Since early 2016, commodities prices have been making up some of their massive post-2011 losses (see chart below). Some of the increase in commodity prices is thanks to strong demand. More of the increase relies on dollar weakness and Chinese stimulus plans. At the FT, John Authers explains the current bullishness in commodities.
The US stock market has outstripped the rest of the planet ever since the financial crisis. But rising raw materials prices historically help the rest of the world outperform the US.
That did not happen when metals prices rallied in the wake of the crisis — but that could easily be explained by the sovereign debt crisis that gripped the eurozone. From 2012, a bear market for raw materials ensured that the rest would lag behind the US once more. But the current recovery in materials prices has not, as yet, been matched by a major reverse for the trade in which US stocks beat the rest of the world.
It has, however, seen a significant weakening of the US dollar. If we believe the markets, growth is being driven by China, not the US. What happens next relies mainly on the actions of politicians in the US and China.

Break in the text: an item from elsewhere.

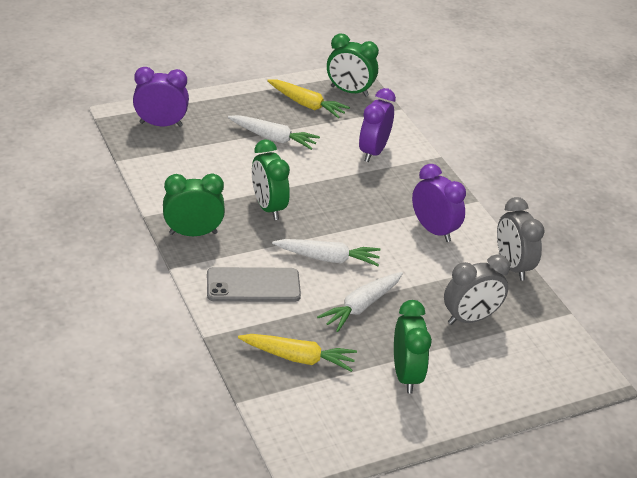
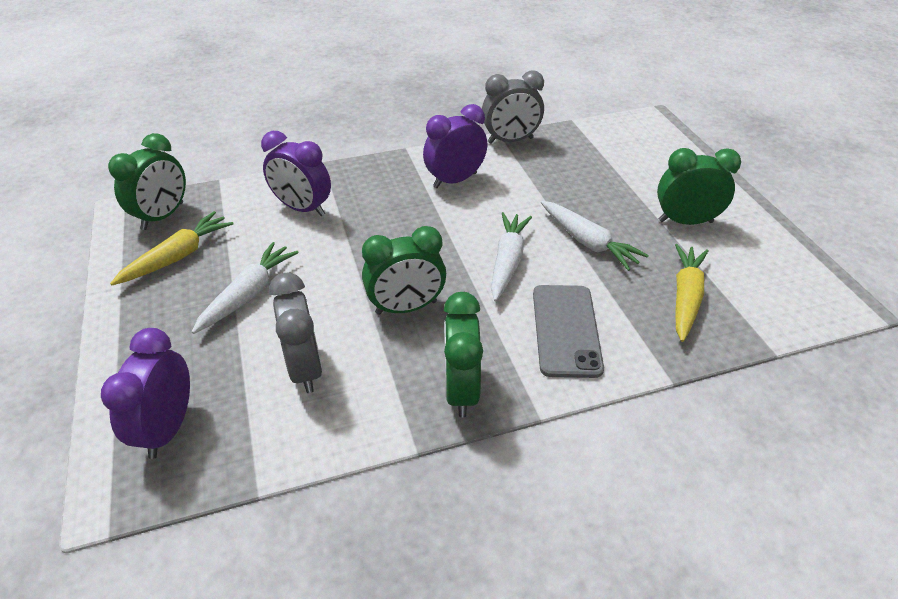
camera: 80 degrees left, 5 degrees up
(470, 318) = (591, 173): grey clock -> grey clock (305, 368)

If the US can agree on a big fiscal stimulus, and return to the protectionist agenda on which President Donald Trump was elected, then a recovery for the dollar is likely. If the US does not manage to opt for economic nationalism as once expected, and if the Chinese leadership does not opt to slow down later this year once it has passed its own political road bump, then we should expect non-US assets to outperform significantly.